* [INSTRUCCIÓN A]: Según el fragmento sobre el anticomunismo, ¿qué parte de la serie de columnas se presenta?
* [INSTRUCCIÓN B]: Devuelve sin cambios el pasaje del fragmento sobre el anticomunismo que va de "Mauricio José Chaulón" a "su ideología central.".
* [INSTRUCCIÓN C]: Escribe la continuación del fragmento sobre el anticomunismo a partir de donde termina.

* [FRAGMENTO PROPORCIONADO]:
- - - - -
Mauricio José Chaulón Vélez | Política y sociedad / PENSAR CRÍTICO, SIEMPRE

Continuando con esta serie de columnas sobre las reflexiones críticas del anticomunismo como ideología y práctica de poder, producto de mis investigaciones en el Programa Crítica a la Modernidad Capitalista en el Instituto de Investigaciones de la Escuela de Historia de la Universidad de San Carlos de Guatemala, específicamente en la línea Genealogía del anticomunismo en Guatemala, y con el objetivo de estar a disposición de la sociedad guatemalteca que es la real propietaria de este conocimiento ya que ella lo patrocina con sus impuestos para que nuestras investigaciones sean posibles, presento esta cuarta parte que comienza a tratar cómo el capitalismo a partir de la tercera década del siglo XX constituye el anticomunismo como su ideología central.

En la organización que puede ir transformando las conciencias, las prácticas y las relaciones, el sistema socioeconómico dominante –establecido como cultura dominante– tiene a su contrario, a su antagónico, y tratará de cambiarlo, de disciplinarlo, de normarlo y de dominarlo en función del sistema mismo, y si no es posible hacerlo, lo eliminará a través de distintos mecanismos, es decir, tratará de destruirlo. Ese antagónico es un sujeto y sus prácticas son relaciones e interacciones sociales. Lo mismo sucede con el poder dominante: también son sujetos, también está constituido de relaciones sociales e interacciones complejas.
- - - - -
* [MATERIAL RECOPILADO]:
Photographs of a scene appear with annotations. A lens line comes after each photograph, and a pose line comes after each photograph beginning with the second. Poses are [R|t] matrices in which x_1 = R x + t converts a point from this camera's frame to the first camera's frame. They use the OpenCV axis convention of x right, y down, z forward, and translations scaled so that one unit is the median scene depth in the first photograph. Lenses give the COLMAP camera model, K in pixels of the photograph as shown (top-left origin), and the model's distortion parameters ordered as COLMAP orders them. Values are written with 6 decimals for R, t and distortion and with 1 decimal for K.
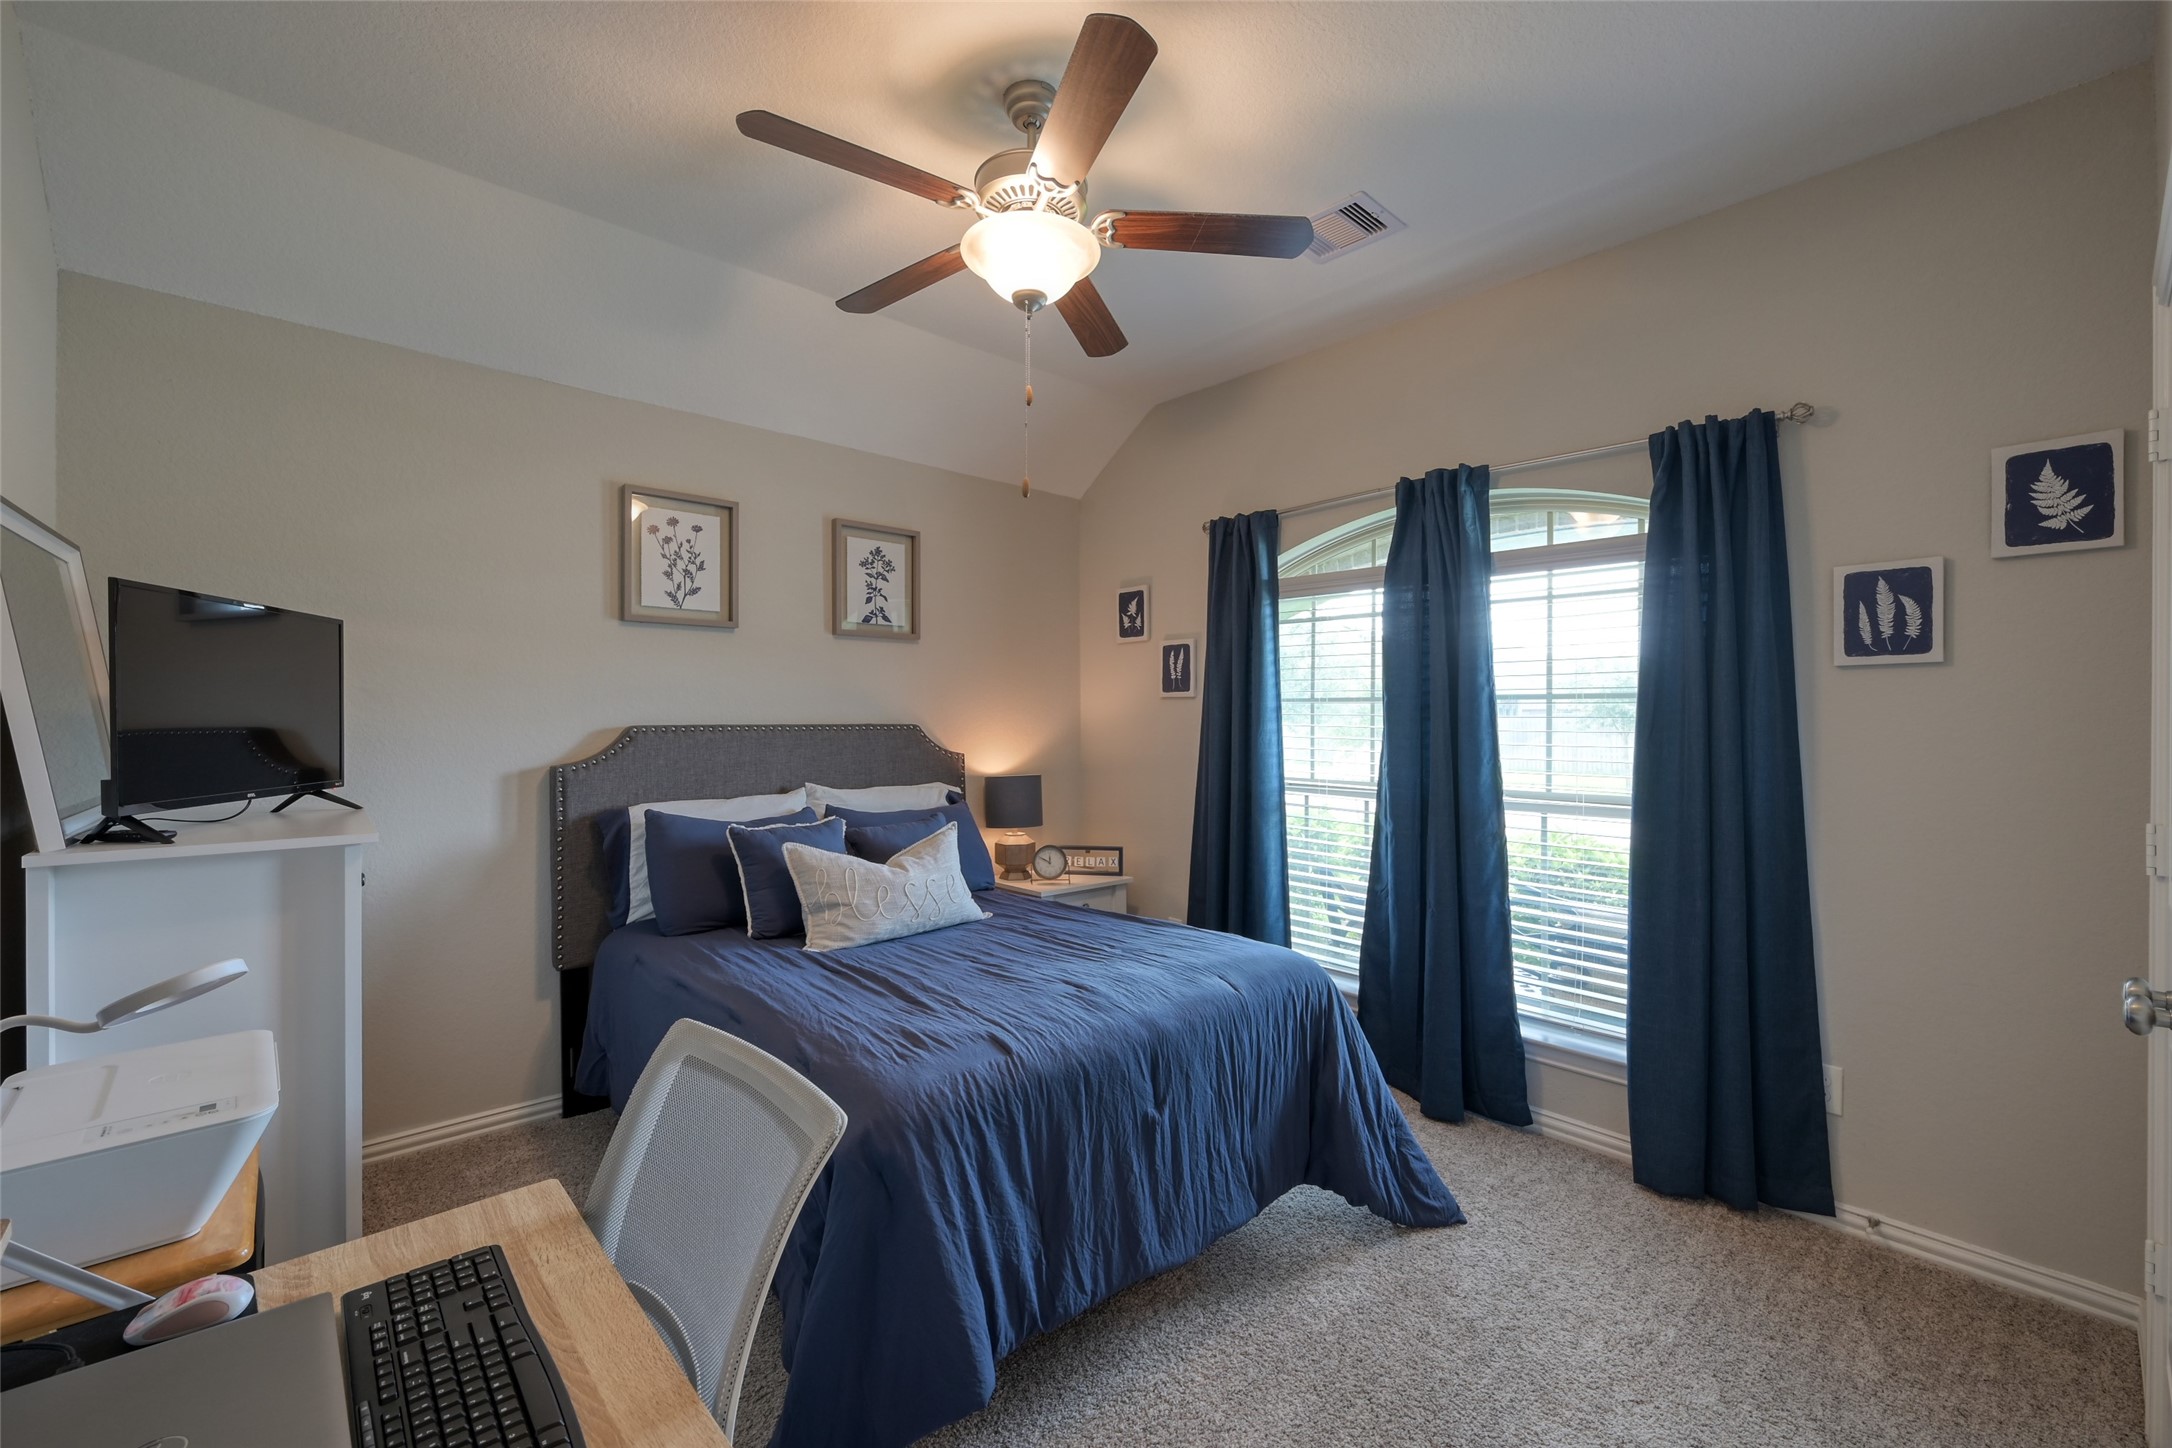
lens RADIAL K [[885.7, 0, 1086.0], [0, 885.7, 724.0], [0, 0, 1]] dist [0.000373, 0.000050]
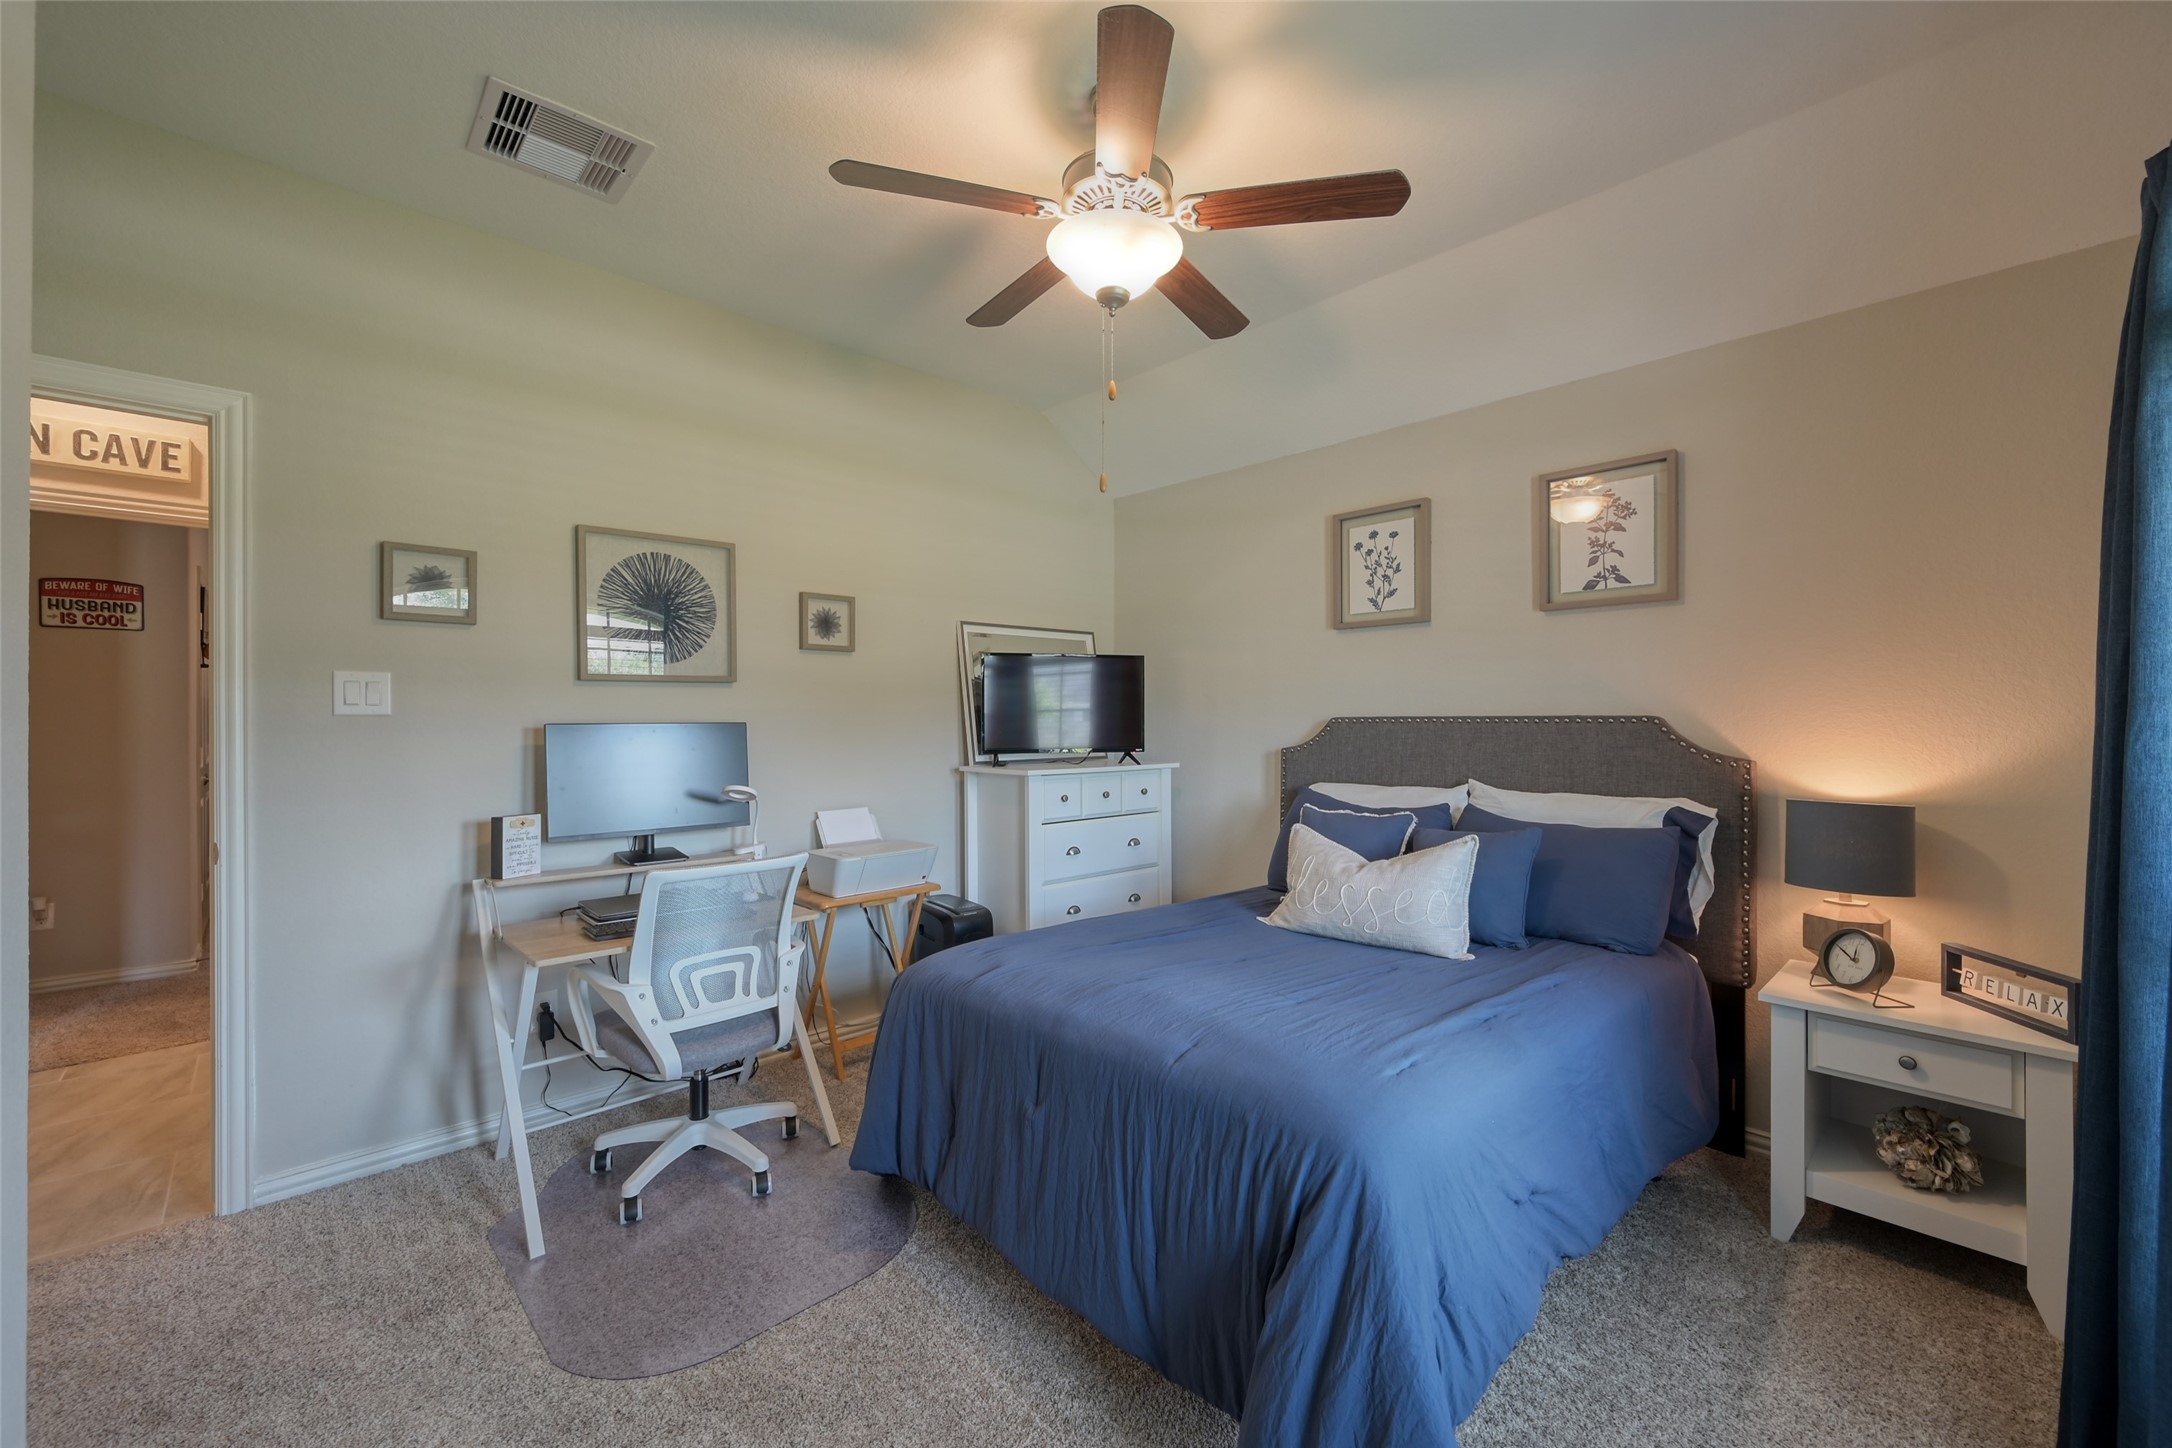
- - - - -
* [RESULTADO A]: La cuarta parte.

* [RESULTADO B]:
Mauricio José Chaulón Vélez | Política y sociedad / PENSAR CRÍTICO, SIEMPRE

Continuando con esta serie de columnas sobre las reflexiones críticas del anticomunismo como ideología y práctica de poder, producto de mis investigaciones en el Programa Crítica a la Modernidad Capitalista en el Instituto de Investigaciones de la Escuela de Historia de la Universidad de San Carlos de Guatemala, específicamente en la línea Genealogía del anticomunismo en Guatemala, y con el objetivo de estar a disposición de la sociedad guatemalteca que es la real propietaria de este conocimiento ya que ella lo patrocina con sus impuestos para que nuestras investigaciones sean posibles, presento esta cuarta parte que comienza a tratar cómo el capitalismo a partir de la tercera década del siglo XX constituye el anticomunismo como su ideología central.

* [RESULTADO C]:
Ese sujeto antagónico del sistema dominante busca la defensa y el retorno a lo común, aunque no lo plantee así siempre. Sin embargo, paradigmas como el Buen Vivir y otros similares ya lo plantean de manera directa, criticando la relación capital-trabajo y capital-naturaleza, refiriéndose a que lo común es un punto de partida y de llegada en las luchas sociales. El capitalismo ha terminado de acumular lo común de una forma voraz, incluso llegando a contradecir sus principios liberales. Por ello es que, como lo plantea Zizek, el divorcio entre la democracia liberal y el capitalismo se ha consumado [1]. El pensamiento crítico, fundamentado en el marxismo, también ha profundizado en el análisis de las relaciones de poder y ha logrado definir las maneras en que el capitalismo ha acumulado y cómo esa relación de despojo y de formación de un sujeto despojado es la constitución de las relaciones capitalistas. A partir de eso, se recupera la categoría de comunismo que en el siglo XIX tomó fuerza organizativa, porque se reflexiona seriamente sobre lo común y a partir de ello se construye una filosofía política y una praxis.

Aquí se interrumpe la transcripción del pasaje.